▶ [MATERIAL PROVIDED]:

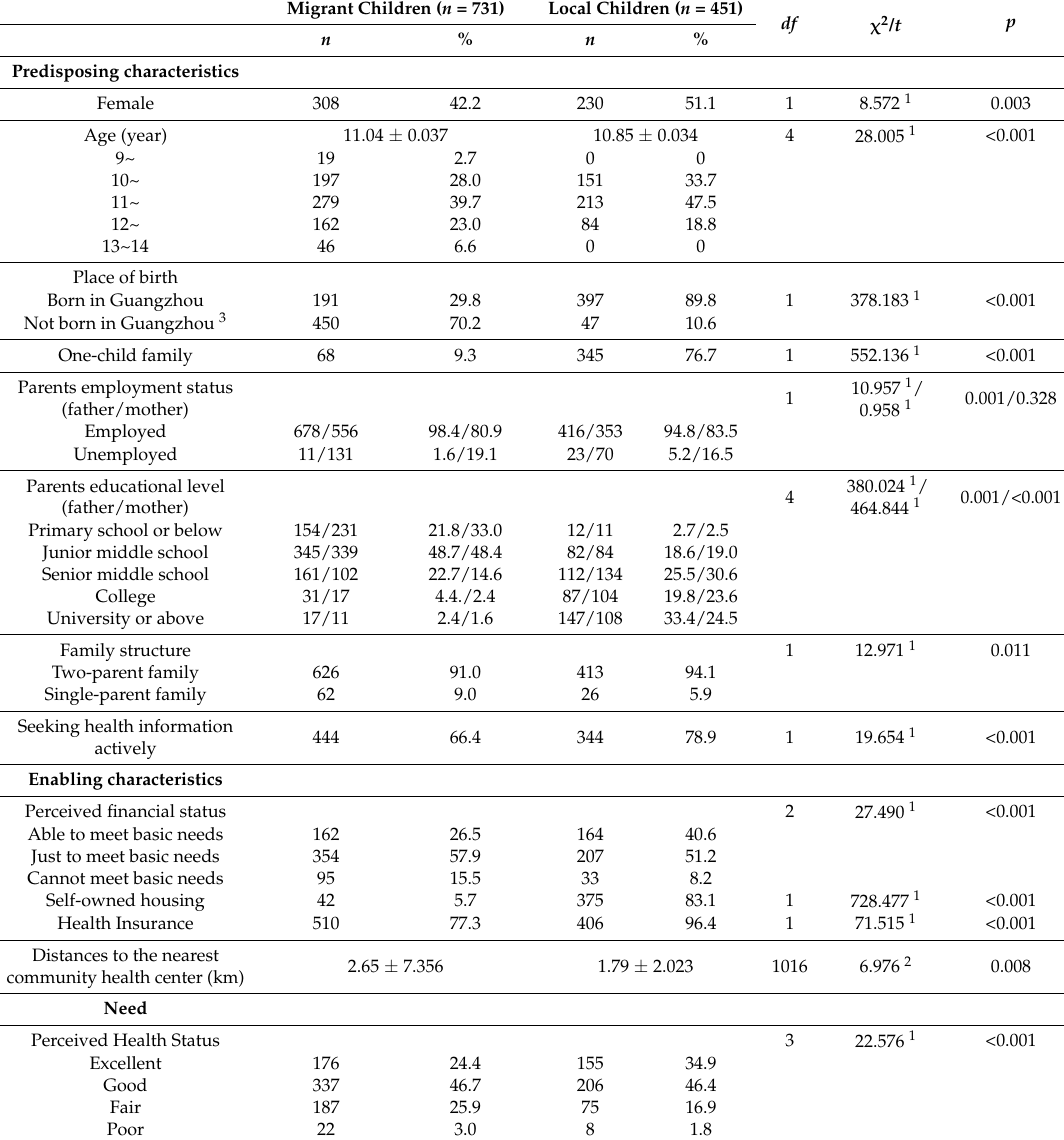
Table 1. Predisposing characteristics, enabling characteristics and need of the participants ( n = 1182). Migrant Children ( n =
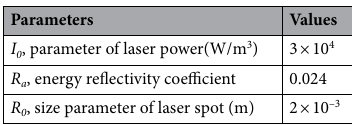
Table 1. Parameters of laser beam.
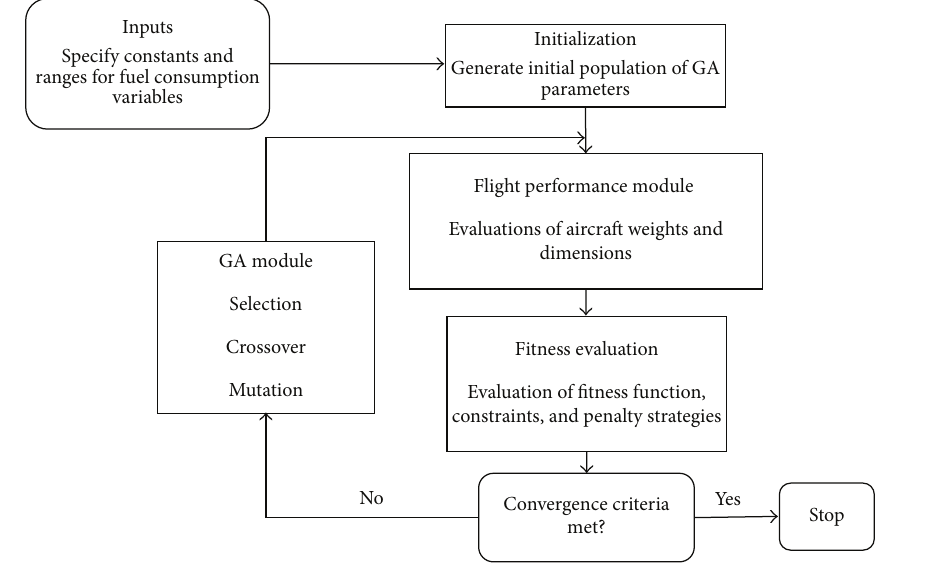
Figure 2: Flow chart of genetic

▶ [WHAT TO PRODUCE]:
Leave out the pictures and give the listing above again exactly.

▶ [TASK SOLUTION]:
Table 1. Predisposing characteristics, enabling characteristics and need of the participants ( n = 1182). Migrant Children ( n =
Table 1. Parameters of laser beam.
Figure 2: Flow chart of genetic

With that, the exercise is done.